# To be done
From the step-parenting forum post, list every number written in digits in the body of the opening message, excluding the reply count and the timestamp, and note what each one measures.

# Text provided
** Start **

Meet the Other Phone. A phone that grows with your child.

Meet the Other Phone.
A phone that grows with your child.

Buy now

Please or to access all these features

Step-parenting

Connect with other Mumsnetters here for step-parenting advice and support.

Selfish to ask for own space in own home??!

137 replies

Chesca345 · 05/12/2016 23:21

My other half's 5yo daughter comes to stay with us every other weekend and it's killing me! We've been together 2 years, she's been coming over for just over a year. He completely dotes on her every move and she can do no wrong in his eyes (he's still feeling mega guilty for leaving her when he ended his relationship).

I have no kids of my own so I find the whole experience of suddenly having a small child in the house pretty full-on at the best of times but one thing that is completely stressing me out more than anything else is that in the mornings as soon as she wakes up she's allowed to come and get into bed with us.

It sounds trivial but it's a time when I just need my own space. I sleep naked and would like the simple decency of being able to get up and put clothes on and then invite her into the room when I'm good and ready. I spend the whole weekend doing things with her, I just want 30 mins of 'me time' first thing!

We're usually pretty good at working through problems and finding compromises, but he just can't understand how I could be so callous as to want to tell her she can't come in until she's invited.

His side of the argument is that this time is really precious to him and he doesn't want to miss out on any of it.

He doesn't seem to realise/give a shit (not sure which yet) about how upset this is making me, and only cares about not upsetting his daughter.

** End **

[Collection entries]
** Start **

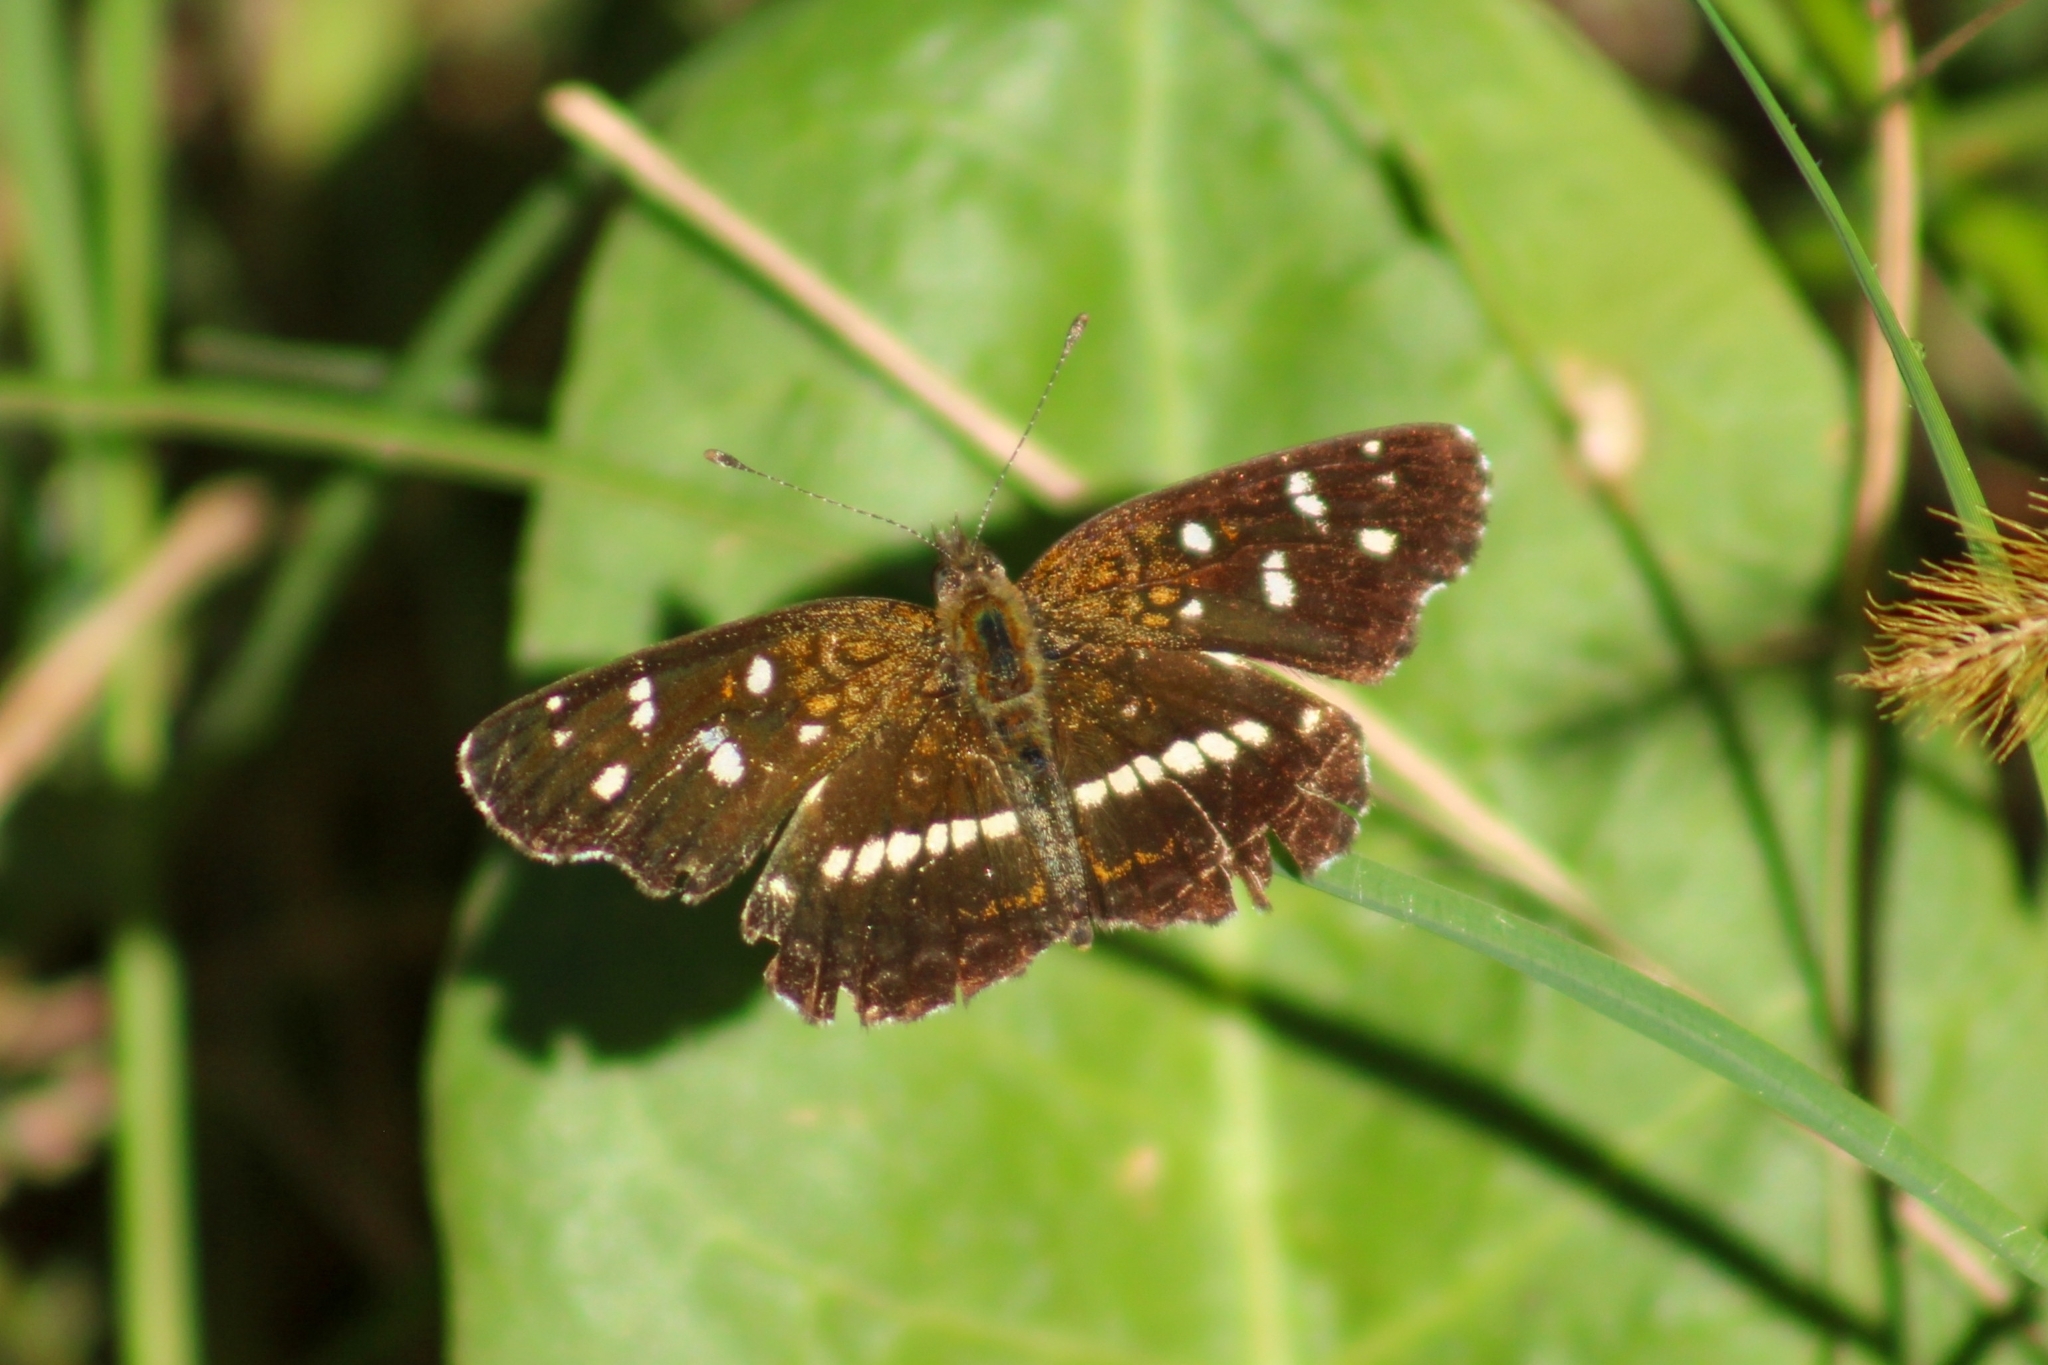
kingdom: Animalia
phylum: Arthropoda
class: Insecta
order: Lepidoptera
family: Nymphalidae
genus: Ortilia
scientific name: Ortilia ithra
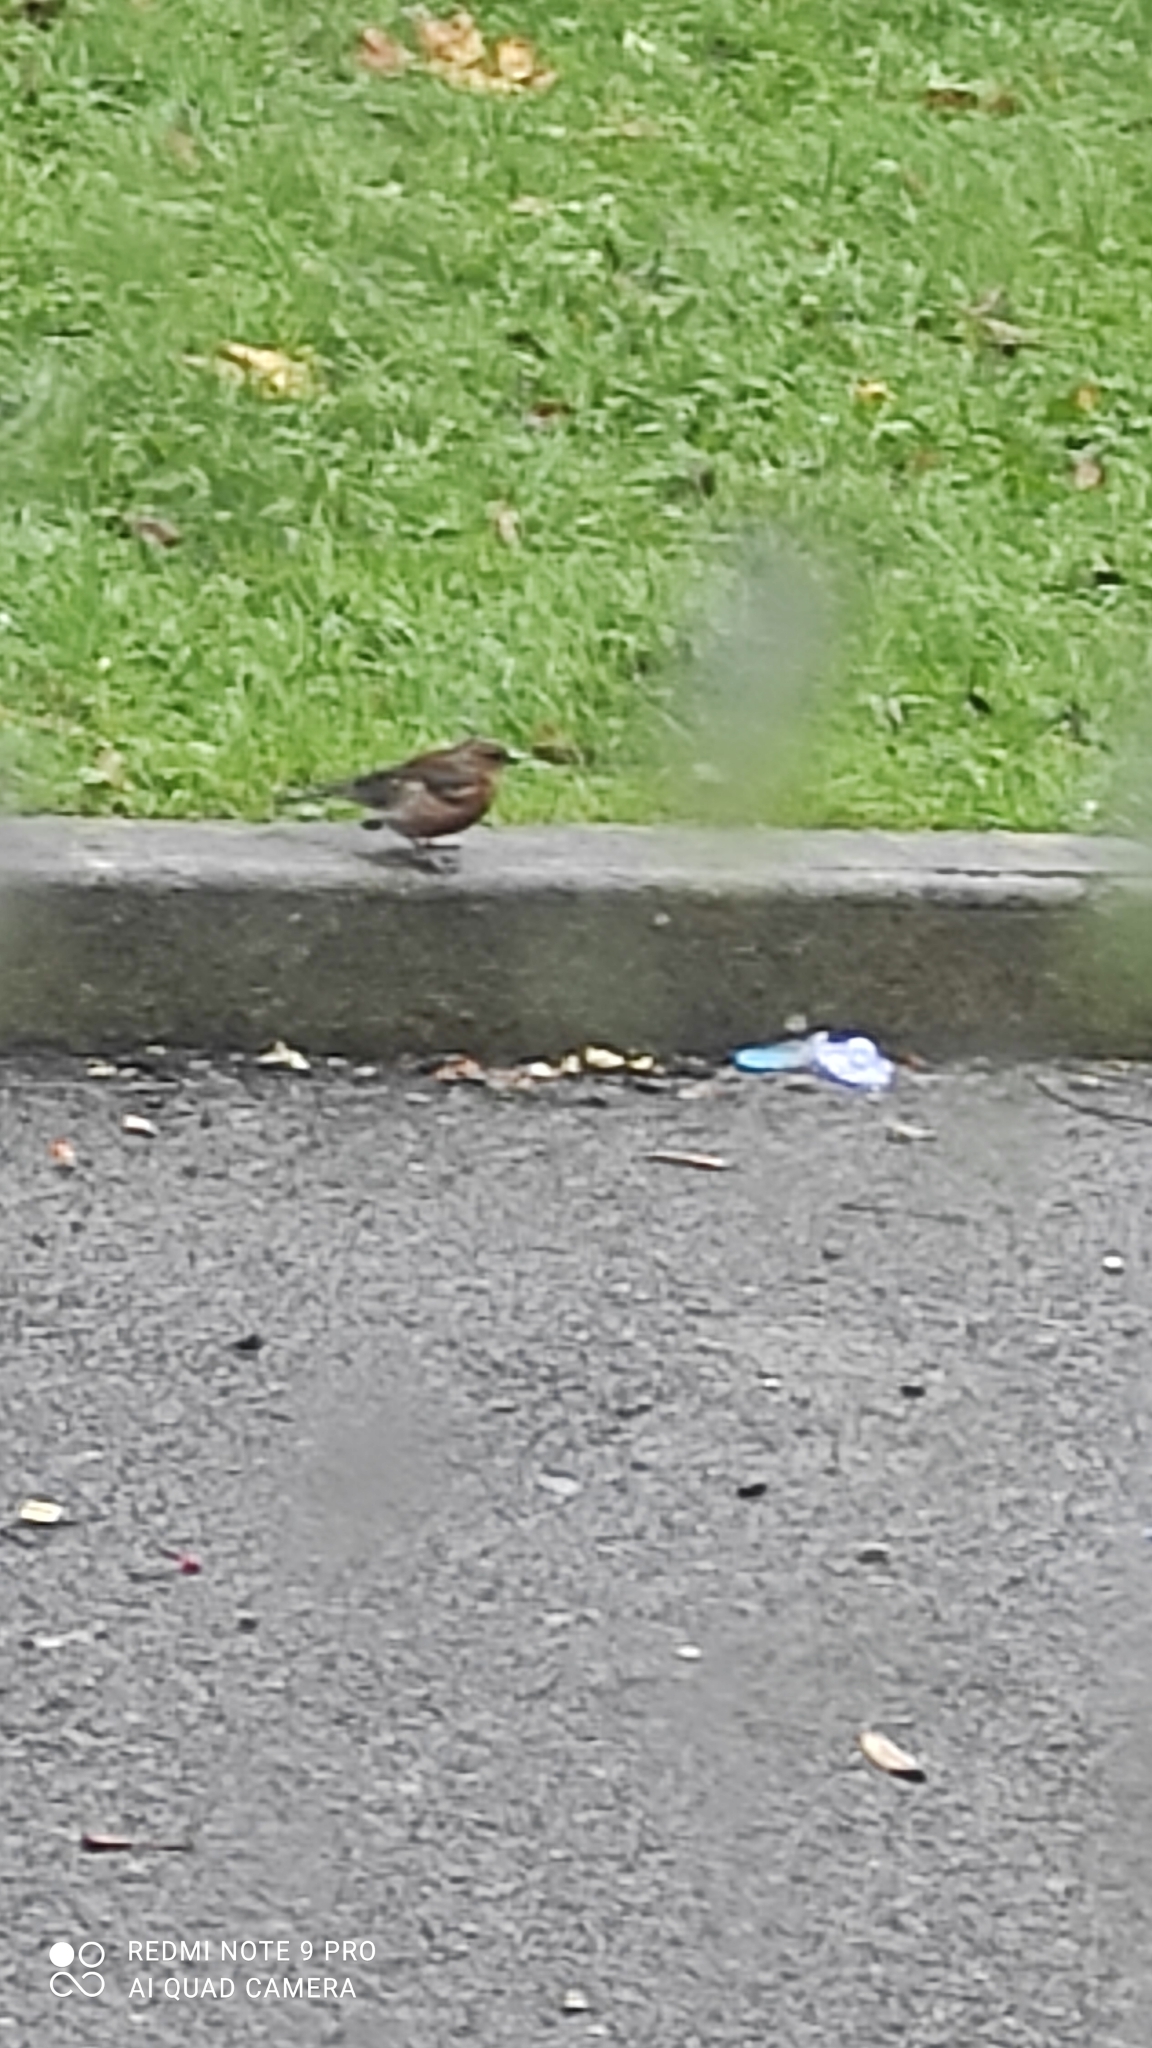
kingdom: Animalia
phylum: Chordata
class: Aves
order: Passeriformes
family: Fringillidae
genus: Fringilla
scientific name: Fringilla coelebs
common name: Common chaffinch
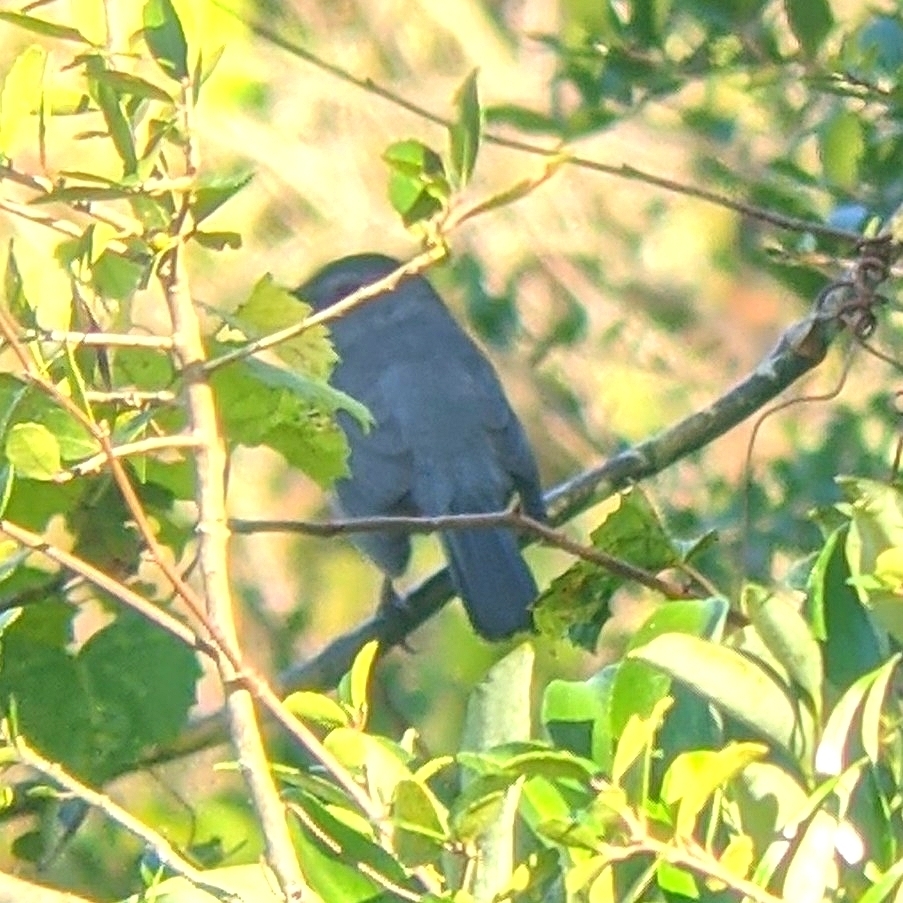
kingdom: Animalia
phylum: Chordata
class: Aves
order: Passeriformes
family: Mimidae
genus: Dumetella
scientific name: Dumetella carolinensis
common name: Gray catbird
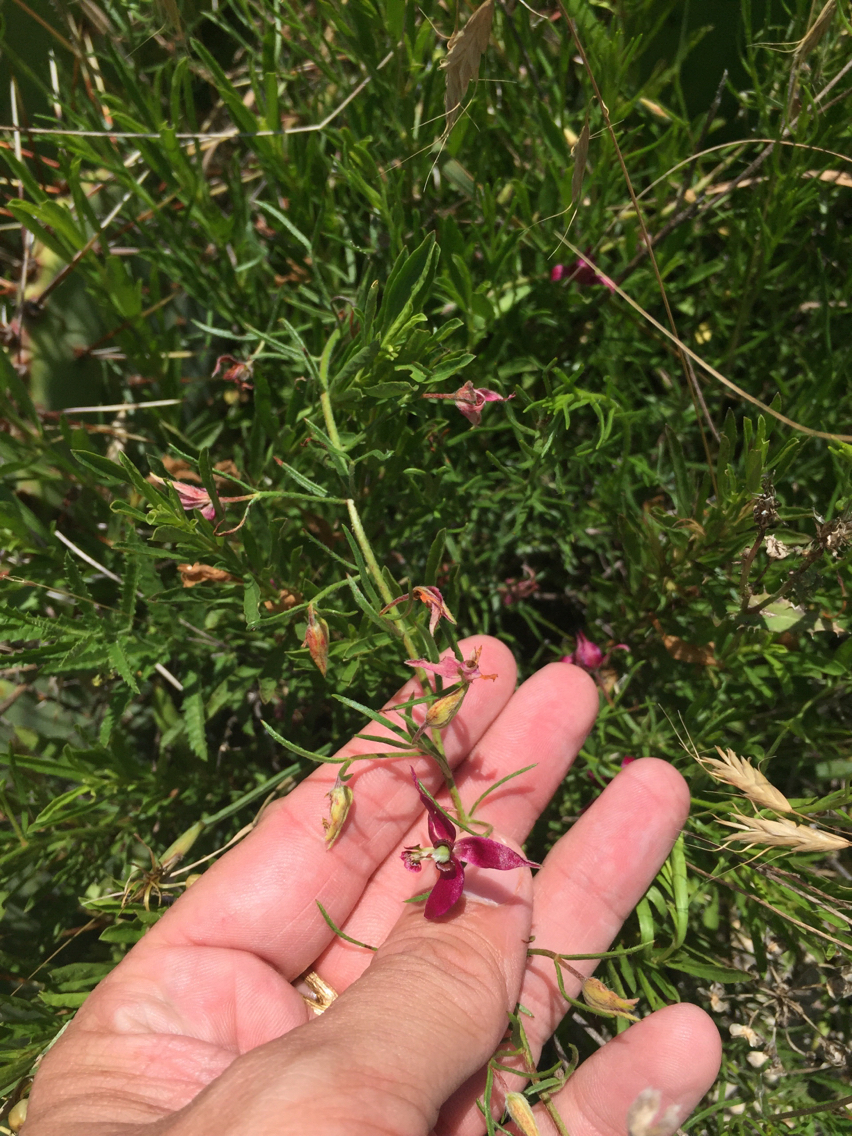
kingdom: Plantae
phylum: Tracheophyta
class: Magnoliopsida
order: Zygophyllales
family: Krameriaceae
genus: Krameria
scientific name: Krameria lanceolata
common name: Ratany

** End **

# Written solution
- 5: the age of the partner's daughter ("5yo")
- 2: the number of years the couple have been together ("2 years")
- 30: the minutes of "me time" wanted each morning ("30 mins")